Novikov’s own work is well represented with his ‘fabric’ paintings, velvet and silk hangings set with classical images. In The Lost Ideals he encapsulates the philosophy of Neo-Academism – the nude boy with his olive branch, placed at the centre of the fabric, framed in gold thread; beautiful, and yet giving to the whole the effect of something no longer at the forefront of our minds.
Neo-Academists Oleg Maslov and Victor Kuznetsov have worked together since 1993, and have produced some striking works. Price of a Head – oil on canvas – is reminiscent of some of their earlier works like The New Satiricon, in which they photographed themselves in theatrical poses wearing Venetian masks and wedge-heeled shoes in a series of composed frames. One is reminded of Caravaggio’s (1571 – 1610) paintings with his pouting boys and masses of fruit and flowers.

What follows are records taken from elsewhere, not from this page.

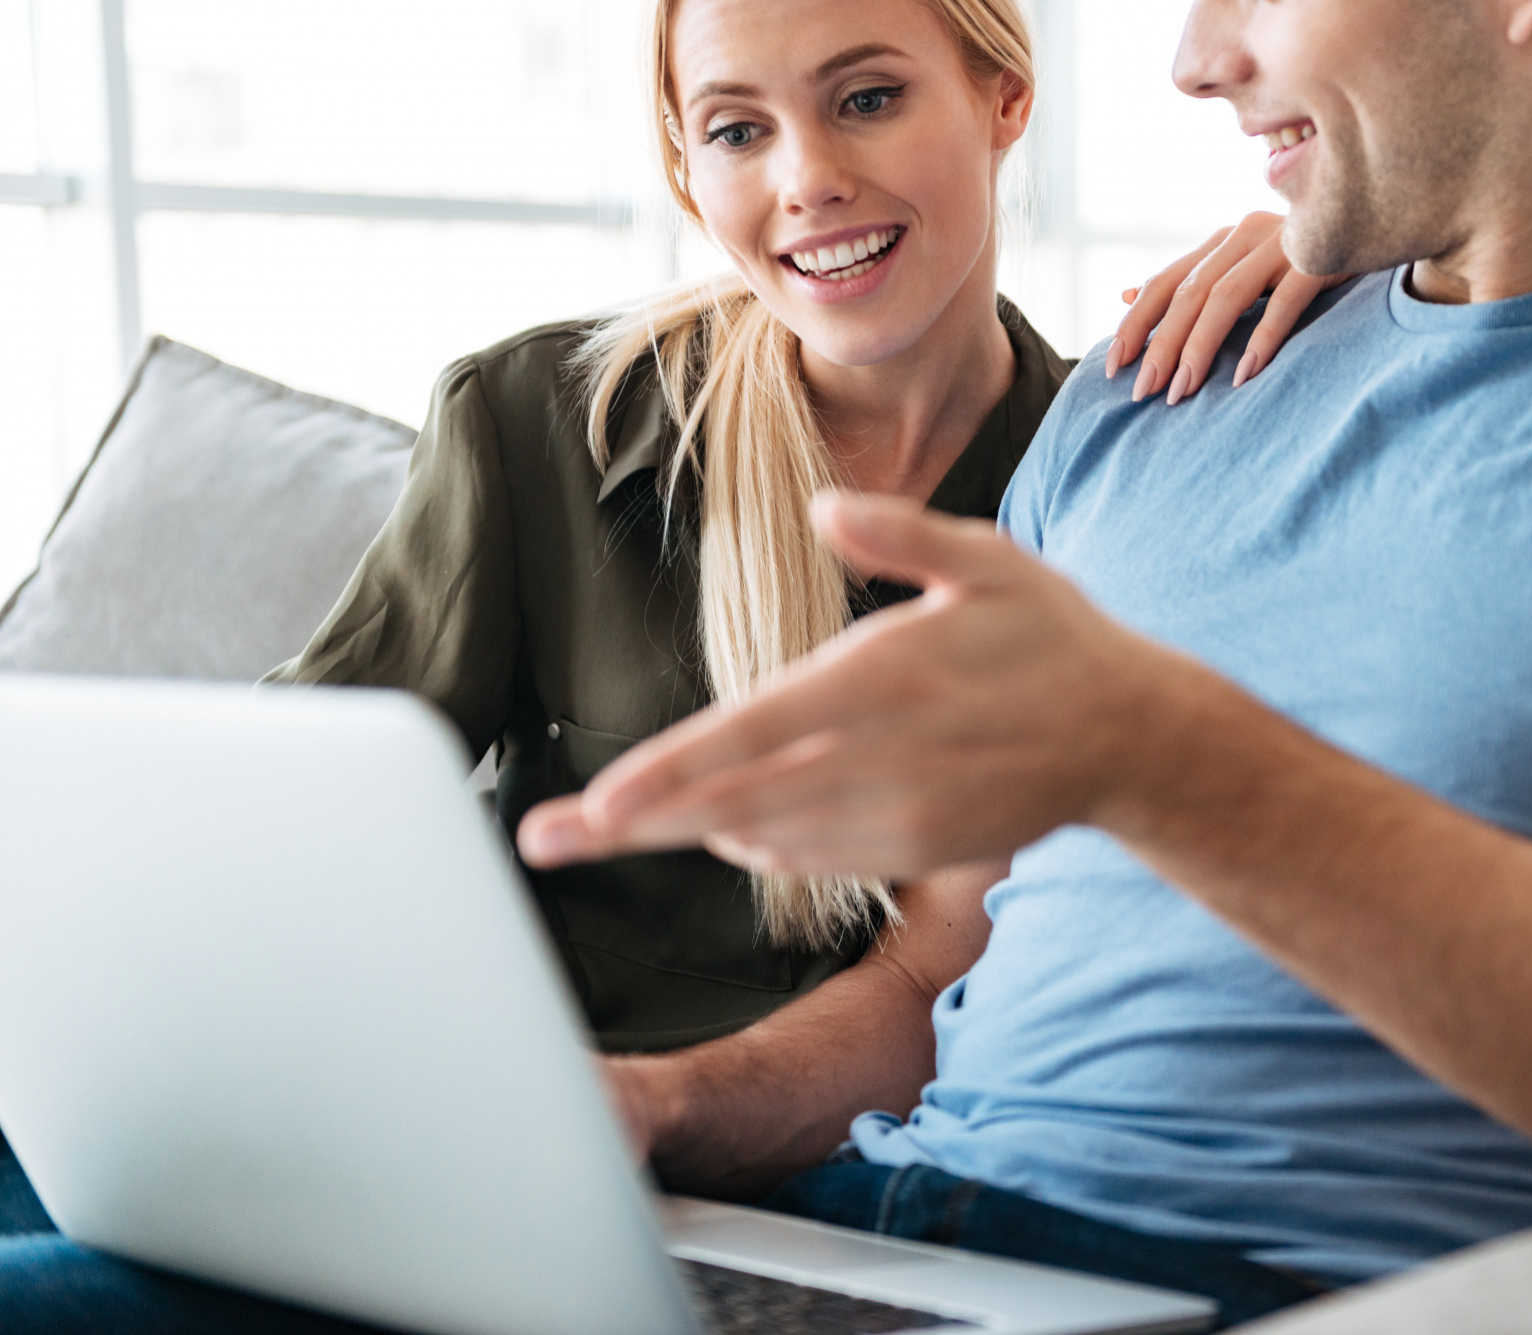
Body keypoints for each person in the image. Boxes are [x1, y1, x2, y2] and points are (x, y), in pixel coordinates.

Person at [510, 0, 1532, 1311]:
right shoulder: (1162, 389)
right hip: (874, 1257)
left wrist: (1168, 762)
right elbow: (930, 984)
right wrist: (659, 1106)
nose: (1193, 59)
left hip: (1268, 1284)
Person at [0, 0, 1333, 1328]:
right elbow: (263, 818)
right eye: (737, 129)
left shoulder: (1123, 499)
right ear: (686, 172)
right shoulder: (538, 427)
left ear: (1003, 99)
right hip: (445, 1159)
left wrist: (1336, 254)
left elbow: (954, 982)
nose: (807, 179)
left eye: (867, 98)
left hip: (775, 1216)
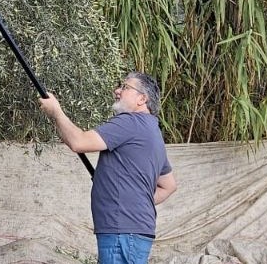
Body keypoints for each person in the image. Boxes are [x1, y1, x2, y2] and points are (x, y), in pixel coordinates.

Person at [39, 72, 176, 264]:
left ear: (142, 99)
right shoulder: (153, 131)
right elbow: (168, 185)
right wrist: (134, 200)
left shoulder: (130, 122)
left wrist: (56, 112)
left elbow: (78, 142)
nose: (117, 91)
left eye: (125, 87)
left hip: (121, 232)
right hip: (132, 231)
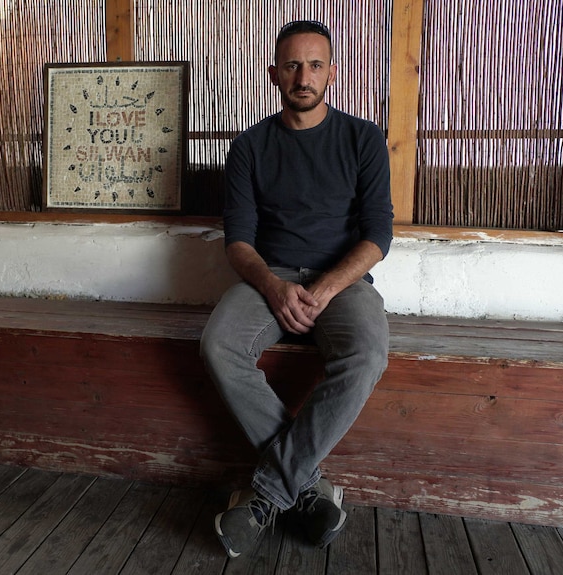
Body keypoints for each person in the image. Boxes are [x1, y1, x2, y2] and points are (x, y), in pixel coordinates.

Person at [199, 20, 394, 558]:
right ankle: (306, 489)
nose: (302, 76)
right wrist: (274, 285)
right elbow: (238, 242)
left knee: (367, 354)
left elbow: (379, 235)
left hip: (344, 281)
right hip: (270, 274)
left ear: (332, 72)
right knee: (218, 345)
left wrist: (329, 286)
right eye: (291, 65)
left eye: (314, 64)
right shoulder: (250, 147)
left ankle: (267, 494)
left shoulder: (363, 138)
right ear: (273, 74)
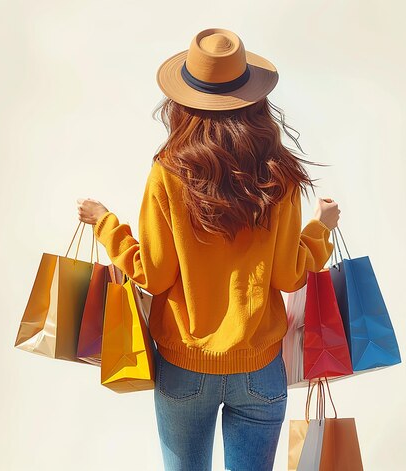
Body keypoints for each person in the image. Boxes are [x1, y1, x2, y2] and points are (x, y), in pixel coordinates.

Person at [76, 28, 340, 471]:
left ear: (181, 103)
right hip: (259, 368)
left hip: (184, 366)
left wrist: (105, 224)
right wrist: (319, 231)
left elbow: (153, 274)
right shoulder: (280, 175)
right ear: (254, 101)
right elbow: (290, 277)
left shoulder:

Their work is deliberately kitsch and irreverent, but the fun they poke at classical art is not without intention – it is preservation through innovation.
Stanislav Makarov, another member of the Neo-Academists and a student of Timur Novikov in the early 1990’s, is another artist to look out for in this exhibition. In 2003 he participated in a project entitled “Angels of Petersburg”, which was done on behalf of the New Academy of Fine Arts. The photographs depict the heavy statues of the angels on St Isaac’s Cathedral in St Petersburg. The artist shows these immobile, almost reticent figures clashing with the receding panorama of the city in the background. Makarov’s angels watch silently and unchangingly over the ever-changing space around them.
It is this thematic mix of the classical with the contemporary which makes the RuArts Gallery itself such an appropriate space for the exhibition. The gallery is located in the historic Ostozhenka district of old Moscow, where it rubs shoulders with the Pushkin Fine Arts Museum and the Museum of Private Collections. Yet with its spare interior of glass, stainless steel and cement, it is the new kid on the block, and here the works of the Neo-Academists seem very much at home.
Neoclassicism Part I
When: Through September 15, Tues–Sat 12.00–20.00
Where: RuArts, 10 1st Zachatyevsky Per.